OK — one last new explanation I just thought of.
Suppose 390 W of IR energy leaves a 1m x 1m square of the ground. I build a 100 m tall square hollow column of perfect mirrors that channels the light upward. This will reflect the 390 W worth of photons so that all the IR energy passes thru the 1m x 1m square at the top of the column. Now I build a whole grid of these all over the world. Every 1m x 1m square that is 100 m above the ground will have a flux of 390 W.
Now the fun part. I remove all of the mirrors. The energy from my first square will now spread out and pass thru thousands of other upper squares. But conversely, light from thousands of other lower squares will spread out and pass thru the original upper square. The mirrors didn’t create or destroy any energy. We must still have 390 W passing thru any upper square. And the 100 m was arbitrary; the same would be true at any height.
JAE:
“Do note from the data source I provide that you are completely wrong. You suffer from the “cold desert night myth.””
Well, “from the data you provided”, Atlanta has an average change from day to night of 11.1 C, while Phoenix has a change of 14.8 C. So apparently you are completely wrong about me being completely wrong.
Look at maximums (clear days in Atlanta and Phoenix).
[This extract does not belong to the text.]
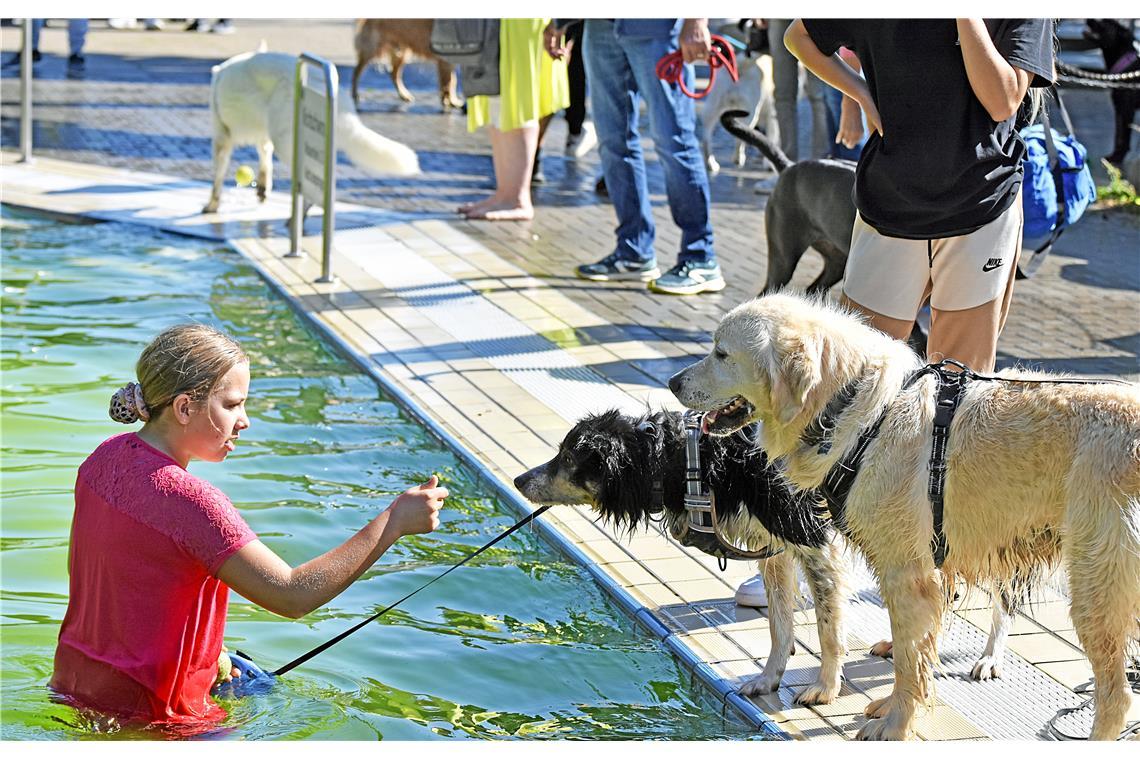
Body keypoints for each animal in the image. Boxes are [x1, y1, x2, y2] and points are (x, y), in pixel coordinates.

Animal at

Phoenix does have less solar radiation (10 kwh/m2/day than Phoenix (12 kwh/m2/day)
First, you need to use “flat plat, 0 degree tilt” data. Your numbers inflate the true isolation.
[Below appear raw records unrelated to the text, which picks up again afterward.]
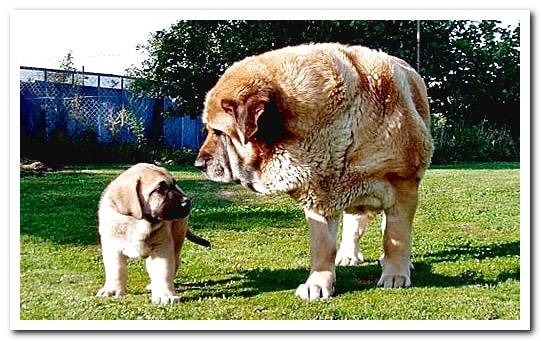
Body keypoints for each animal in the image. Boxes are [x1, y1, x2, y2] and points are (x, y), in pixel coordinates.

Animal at [196, 41, 432, 300]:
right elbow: (323, 247)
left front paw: (396, 275)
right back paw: (348, 254)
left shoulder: (402, 185)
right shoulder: (318, 196)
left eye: (218, 132)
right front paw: (318, 284)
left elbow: (395, 237)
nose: (199, 163)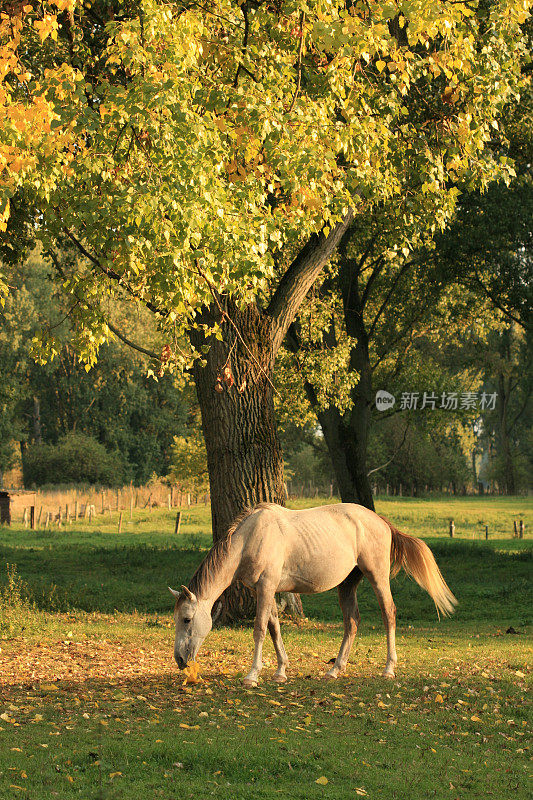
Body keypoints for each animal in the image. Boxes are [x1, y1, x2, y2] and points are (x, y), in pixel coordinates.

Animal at [168, 504, 456, 684]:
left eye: (186, 619)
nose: (180, 660)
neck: (251, 537)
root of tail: (381, 522)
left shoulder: (266, 587)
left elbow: (260, 628)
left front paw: (252, 676)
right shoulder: (266, 590)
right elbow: (274, 628)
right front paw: (280, 672)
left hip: (378, 577)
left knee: (389, 615)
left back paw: (388, 669)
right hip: (347, 584)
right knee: (352, 622)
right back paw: (335, 670)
Looking specifically at July, Pho gets a max of 7.1 kWh/m^2 (~ 300 W/m^2 average over 24 hr) and Atl gets 5.7 kHh/m^2 (~ 240 W/m^2). That is an extra ~ 60 W/m^2 averaged over 24 hr, or more than 100 W/m^2 extra during the daylight hours during the best day of July. The average difference is a little less, but comparable. That is a considerable bonus for Pho.
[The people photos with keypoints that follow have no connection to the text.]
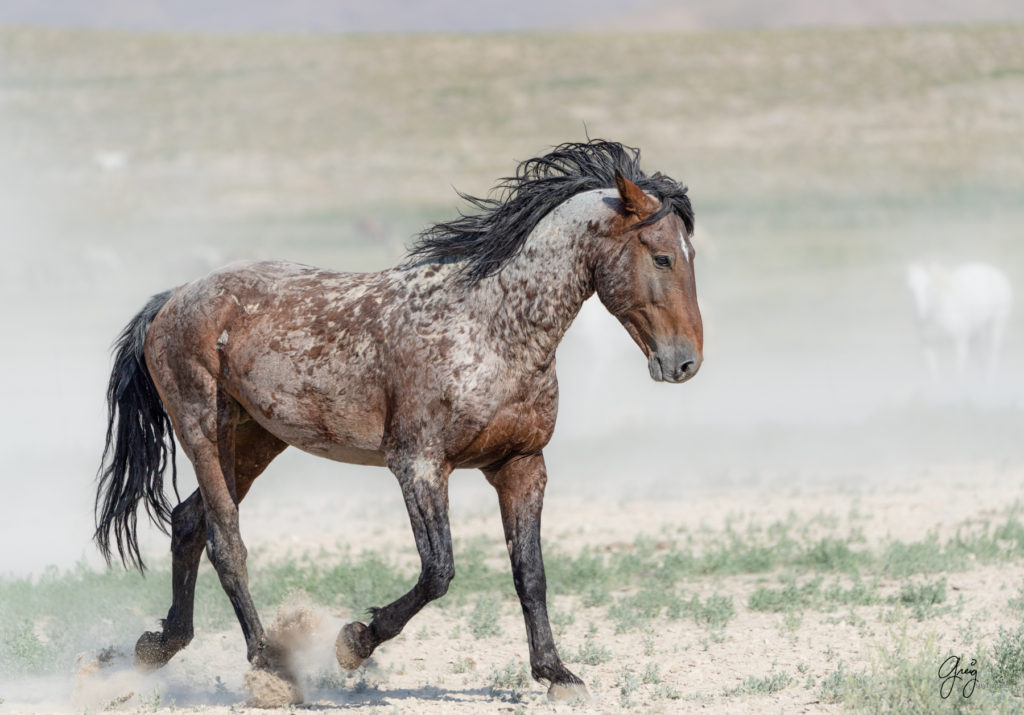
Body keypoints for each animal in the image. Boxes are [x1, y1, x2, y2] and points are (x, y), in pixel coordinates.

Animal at [94, 138, 704, 696]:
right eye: (662, 256)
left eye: (691, 256)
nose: (685, 361)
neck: (493, 329)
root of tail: (176, 297)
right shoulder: (419, 465)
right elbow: (438, 571)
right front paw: (355, 641)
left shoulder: (522, 464)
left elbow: (530, 574)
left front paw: (556, 673)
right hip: (201, 429)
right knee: (225, 540)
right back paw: (269, 663)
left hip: (252, 442)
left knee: (188, 524)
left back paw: (157, 647)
the direct solar radiation should be MORE than made up by the back radiation from all those GHGs, eh?
I would not necessarily assume that. How much difference do you think the difference in conditions from Alt to Pho will make on the DLR? Will it be more than 60 W/m^2 to make the temperatures similar in the two locations? Oh, and it has to make up for the difference in evaporative cooling edge Atlanta has, too.
Tim Folkerts @ur momisugly August 30, 2011 at 7:21 pm
No Tim, the horizontal components ARE part of the 390, but they go “sideways”, not up, and as you have severally agreed, (E.G. on August 29, 2011 at 10:51 pm The energy flying around within a region (eg horizontally) may be interesting in some ways, but is not part of the TRANSFER between regions) This followed your lecture on radiative HEAT transfer. In fact, in any typical elemental homogenous layer in the atmosphere, from simple logic/observation, there is no HEAT transfer because T is uniform because there is no potential difference in the EMR level, despite that the lateral emissions are far more intense than in the vertical. Note that in the horizontal plane that this occurs, whilst directions of radiation vary through 360 degrees, somehow those naughty photons and molecules sort it all out with net zero HEAT transfer. You raise an objection that the initial surface emission in itself may not be perfectly horizontal, but this is not an issue. The initial surface emission is not the end of the story, because it drives the secondary spherical absorption/emissions, and the surface emissions are balanced by those in the elemental layers above
When you said; Every photon will eventually leave thru any arbitrary sphere I draw around the earth I wonder if that is what you meant to say, and why. Only a minority of photons are emitted from the surface out to space, most are absorbed and cease to exist, to be replaced by others, not necessarily of the same value or molecule source, quite close to the surface. And of course there are collisions and a lot of other stuff going on.
I thought your additional thought exercise was a bit fanciful, and my concluding points above would seem to be pertinent in part.